* _Problem description_
Rewrite the lines below as a numbered list, skipping any blank lines and omitting the pictures.

* _Supplied records_
*** Block opens ***
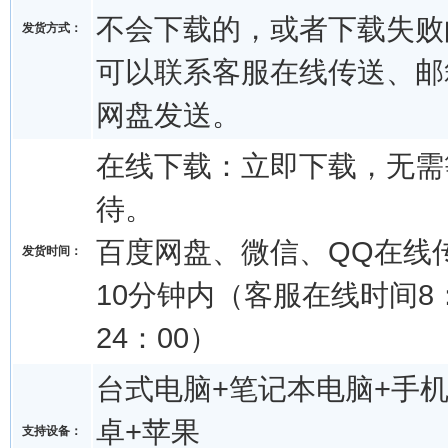
不会下载的，或者下载失败
发货方式：
可以联系客服在线传送、邮
网盘发送。
在线下载：立即下载，无需
待。
百度网盘、微信、QQ在线
发货时间：
10分钟内（客服在线时间8：
24：00）
台式电脑+笔记本电脑+手机
卓+苹果
支持设备：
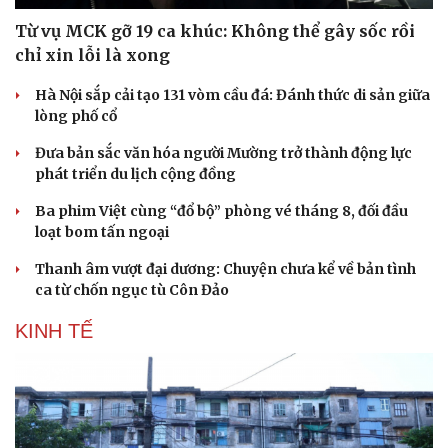
Từ vụ MCK gỡ 19 ca khúc: Không thể gây sốc rồi
chỉ xin lỗi là xong
Hà Nội sắp cải tạo 131 vòm cầu đá: Đánh thức di sản giữa
lòng phố cổ
Đưa bản sắc văn hóa người Mường trở thành động lực
phát triển du lịch cộng đồng
Ba phim Việt cùng “đổ bộ” phòng vé tháng 8, đối đầu
loạt bom tấn ngoại
Thanh âm vượt đại dương: Chuyện chưa kể về bản tình
ca từ chốn ngục tù Côn Đảo
KINH TẾ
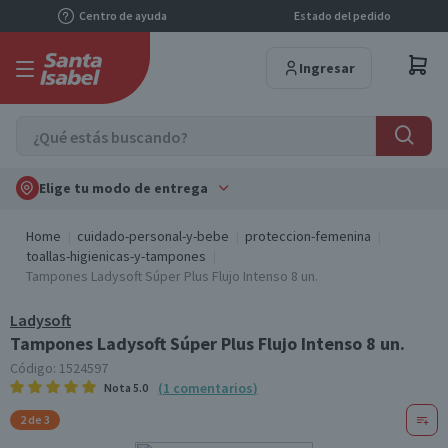
Centro de ayuda
Estado del pedido
Ingresar
Elige tu modo de entrega
Home
cuidado-personal-y-bebe
proteccion-femenina
toallas-higienicas-y-tampones
Tampones Ladysoft Súper Plus Flujo Intenso 8 un.
Ladysoft
Tampones Ladysoft Súper Plus Flujo Intenso 8 un.
Código:
1524597
(
1
comentarios
)
Nota
5.0
2 de 3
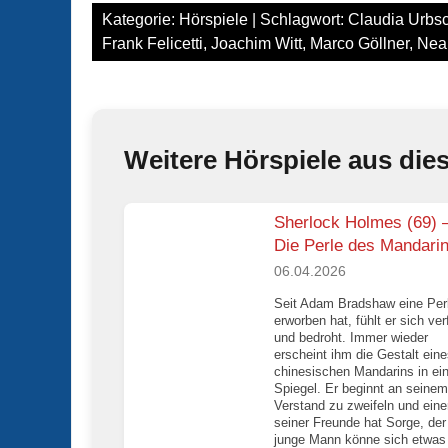
Kategorie:
Hörspiele
| Schlagwort:
Claudia Urbs
Frank Felicetti
,
Joachim Witt
,
Marco Göllner
,
Nea
Weitere Hörspiele aus die
Sherlock Holmes (69) 
Die Perle des Mandari
06.04.2026
Seit Adam Bradshaw eine Per
erworben hat, fühlt er sich ver
und bedroht. Immer wieder
erscheint ihm die Gestalt ein
chinesischen Mandarins in e
Spiegel. Er beginnt an seinem
Verstand zu zweifeln und eine
seiner Freunde hat Sorge, der
junge Mann könne sich etwas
*** Block closes ***
* _Written answer_
1. 不会下载的，或者下载失败
2. 发货方式：
3. 可以联系客服在线传送、邮
4. 网盘发送。
5. 在线下载：立即下载，无需
6. 待。
7. 百度网盘、微信、QQ在线
8. 发货时间：
9. 10分钟内（客服在线时间8：
10. 24：00）
11. 台式电脑+笔记本电脑+手机
12. 卓+苹果
13. 支持设备：
14. Từ vụ MCK gỡ 19 ca khúc: Không thể gây sốc rồi
15. chỉ xin lỗi là xong
16. Hà Nội sắp cải tạo 131 vòm cầu đá: Đánh thức di sản giữa
17. lòng phố cổ
18. Đưa bản sắc văn hóa người Mường trở thành động lực
19. phát triển du lịch cộng đồng
20. Ba phim Việt cùng “đổ bộ” phòng vé tháng 8, đối đầu
21. loạt bom tấn ngoại
22. Thanh âm vượt đại dương: Chuyện chưa kể về bản tình
23. ca từ chốn ngục tù Côn Đảo
24. KINH TẾ
25. Centro de ayuda
26. Estado del pedido
27. Ingresar
28. Elige tu modo de entrega
29. Home
30. cuidado-personal-y-bebe
31. proteccion-femenina
32. toallas-higienicas-y-tampones
33. Tampones Ladysoft Súper Plus Flujo Intenso 8 un.
34. Ladysoft
35. Tampones Ladysoft Súper Plus Flujo Intenso 8 un.
36. Código:
37. 1524597
38. (
39. 1
40. comentarios
41. )
42. Nota
43. 5.0
44. 2 de 3
45. Kategorie:
46. Hörspiele
47. | Schlagwort:
48. Claudia Urbs
49. Frank Felicetti
50. ,
51. Joachim Witt
52. ,
53. Marco Göllner
54. ,
55. Nea
56. Weitere Hörspiele aus die
57. Sherlock Holmes (69) 
58. Die Perle des Mandari
59. 06.04.2026
60. Seit Adam Bradshaw eine Per
61. erworben hat, fühlt er sich ver
62. und bedroht. Immer wieder
63. erscheint ihm die Gestalt ein
64. chinesischen Mandarins in e
65. Spiegel. Er beginnt an seinem
66. Verstand zu zweifeln und eine
67. seiner Freunde hat Sorge, der
68. junge Mann könne sich etwas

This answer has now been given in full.